Comparison of anesthetic and cardiorespiratory effects of tiletamine-zolazepam-xylazine and tiletamine-zolazepam-xylazine-butorphanol in ferrets.

Nine ferrests were used in a crossover study to determine the anesthetic effects of intramuscular (i.m.) administration of a low dose of tiletamine-zolazepam (1.5 mg/kg body weight)-xylazine (1.5 mg/kg body weight); a high dose of tiletamine-zolazepam (3 mg/kg body weight)-xylazine (3 mg/kg body weight); and tiletamine-zolazepam (1.5 mg/kg body weight)-xylazine (1.5 mg/kg body weight)-butorphanol (0.2 mg/kg body weight). All ferrets became laterally recumbent within two minutes following the administration of each drug combination. The tiletamine-zolazepam-xylazine-butorphanol combination induced significantly longer (p less than 0.05) durations of tail clamp analgesia (mean +/- standard deviation [SD], 90.0 +/- 17.1 min versus 17.8 +/- 15.8 min and 41.9 +/- 26.3 min) and endotracheal intubation (mean +/- SD, 84.8 +/- 21.7 min versus 5.2 +/- 10.3 min and 26.3 +/- 29.8 min) than the low-dose tiletamine-zolazepam-xylazine and high-dose tiletamine-zolazepam-xylazine combinations, respectively. Heart rates and the times from dorsal recumbency to standing were not significantly different among the three treatment groups. However, systolic blood pressure was significantly lower in the tiletamine-zolazepam-xylazine-butorphanol group. Ventilatory function was more depressed in the tiletamine-zolazepam-xylazine-butorphanol group than in the low-dose tiletamine-zolazepam-xylazine and high-dose tiletamine-zolazepam-xylazine groups. A short period of hypoxia was observed in the tiletamine-zolazepam-xylazine-butorphanol-treated ferrets. Tiletamine-zolazepam-xylazine-butorphanol was found to be the best of the three combinations evaluated in these ferrets. The addition of butorphanol to the low-dose tiletamine-zolazepam-xylazine combination greatly enhanced the duration of analgesia, endotracheal intubation, and dorsal recumbency. However, since hypoxemia occurred during the tiletamine-zolazepam-xylazine-butorphanol anesthesia, oxygen (O2) insufflation is recommended. Doubling the dose of the low-dose tiletamine-zolazepam-xylazine increased the duration of analgesia and endotracheal intubation without prolonging the recovery when compared to the low-dose tiletamine-zolazepam-xylazine group.

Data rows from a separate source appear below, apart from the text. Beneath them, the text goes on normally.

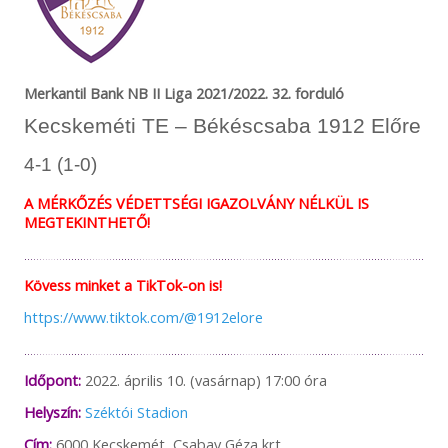
Merkantil Bank NB II Liga 2021/2022. 32. forduló
Kecskeméti TE – Békéscsaba 1912 Előre
4-1 (1-0)
A MÉRKŐZÉS VÉDETTSÉGI IGAZOLVÁNY NÉLKÜL IS
MEGTEKINTHETŐ!
Kövess minket a TikTok-on is!
https://www.tiktok.com/@1912elore
Időpont:
2022. április 10. (vasárnap) 17:00 óra
Helyszín:
Széktói Stadion
Cím:
6000 Kecskemét, Csabay Géza krt.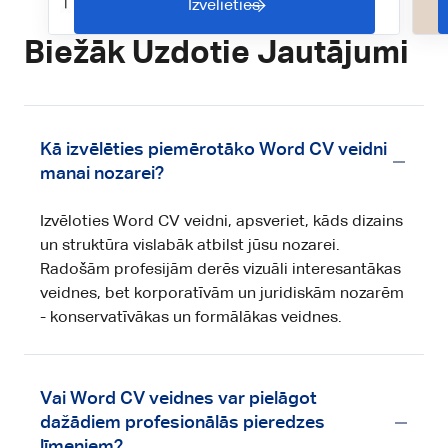
Izvēlieties
Biežāk Uzdotie Jautājumi
Kā izvēlēties piemērotāko Word CV veidni
manai nozarei?
Izvēloties Word CV veidni, apsveriet, kāds dizains
un struktūra vislabāk atbilst jūsu nozarei.
Radošām profesijām derēs vizuāli interesantākas
veidnes, bet korporatīvām un juridiskām nozarēm
- konservatīvākas un formālākas veidnes.
Vai Word CV veidnes var pielāgot
dažādiem profesionālās pieredzes
līmeņiem?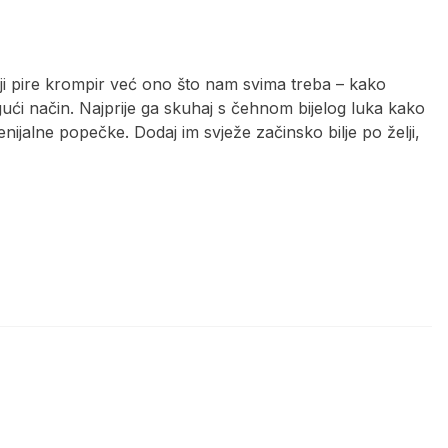
sniji pire krompir već ono što nam svima treba – kako
mogući način. Najprije ga skuhaj s čehnom bijelog luka kako
nijalne popečke. Dodaj im svježe začinsko bilje po želji,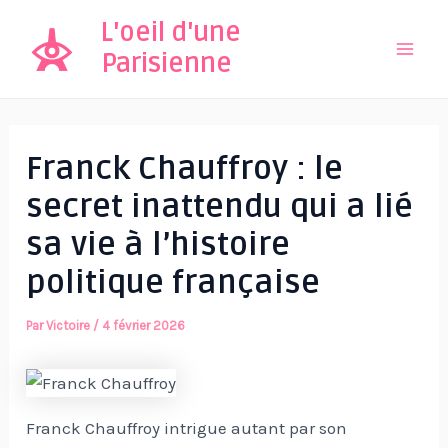
Aller
L'oeil d'une
au
Parisienne
Mai
contenu
Men
Franck Chauffroy : le
secret inattendu qui a lié
sa vie à l’histoire
politique française
Par
Victoire
/
4 février 2026
Franck Chauffroy intrigue autant par son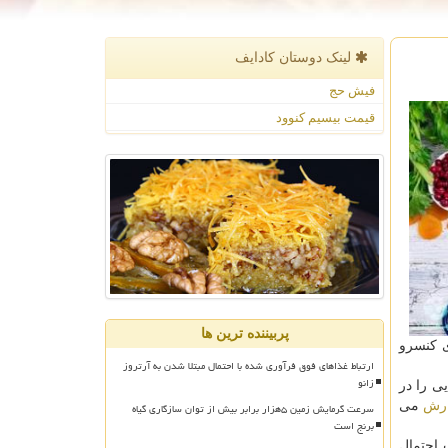
لینک دوستان كادایف
فیش حج
قیمت بیسیم کنوود
پربیننده ترین ها
ی کنسرو
ارتباط غذاهای فوق فرآوری شده با احتمال مبتلا شدن به آرتروز
زانو
ی را در
رش
می
سرعت گرمایش زمین ۵هزار برابر بیش از توان سازگاری گیاه
برنج است
 احتمال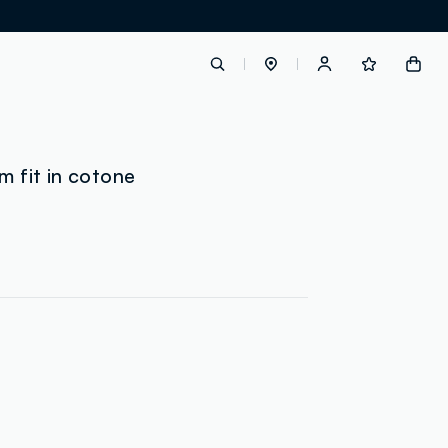
label.account.login
m fit in cotone
button.loginandregister
button.order.tracking
loyalty.euro.points
loyalty.guest.message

Evaluation of the sedative and cardiorespiratory effects of medetomidine, medetomidine-butorphanol, medetomidine-ketamine, and medetomidine-butorphanol-ketamine in ferrets.

Ten ferrets were used in a crossover study to determine the anesthetic effects of intramuscular (I.M.) medetomidine (80 microg/kg body weight), medetomidine (80 microg/kg body weight)-butorphanol (0.1 mg/kg body weight), medetomidine (80 microg/kg body weight)-ketamine (5 mg/kg body weight), and medetomidine (80 microg/kg body weight)-butorphanol (0.1 mg/kg body weight)-ketamine (5 mg/kg body weight). All ferrets assumed lateral recumbency within four minutes and remained dorsally recumbent for 100 minutes, until atipamezole (400 microg/kg body weight, I.M.) administration. All four anesthetic combinations were effective for chemical restraint, with the most respiratory depression occurring in the medetomidine-butorphanol-ketamine group. The addition of butorphanol or ketamine to medetomidine significantly increased the duration of analgesia. The addition of ketamine to medetomidine-butorphanol expedited endotracheal intubation.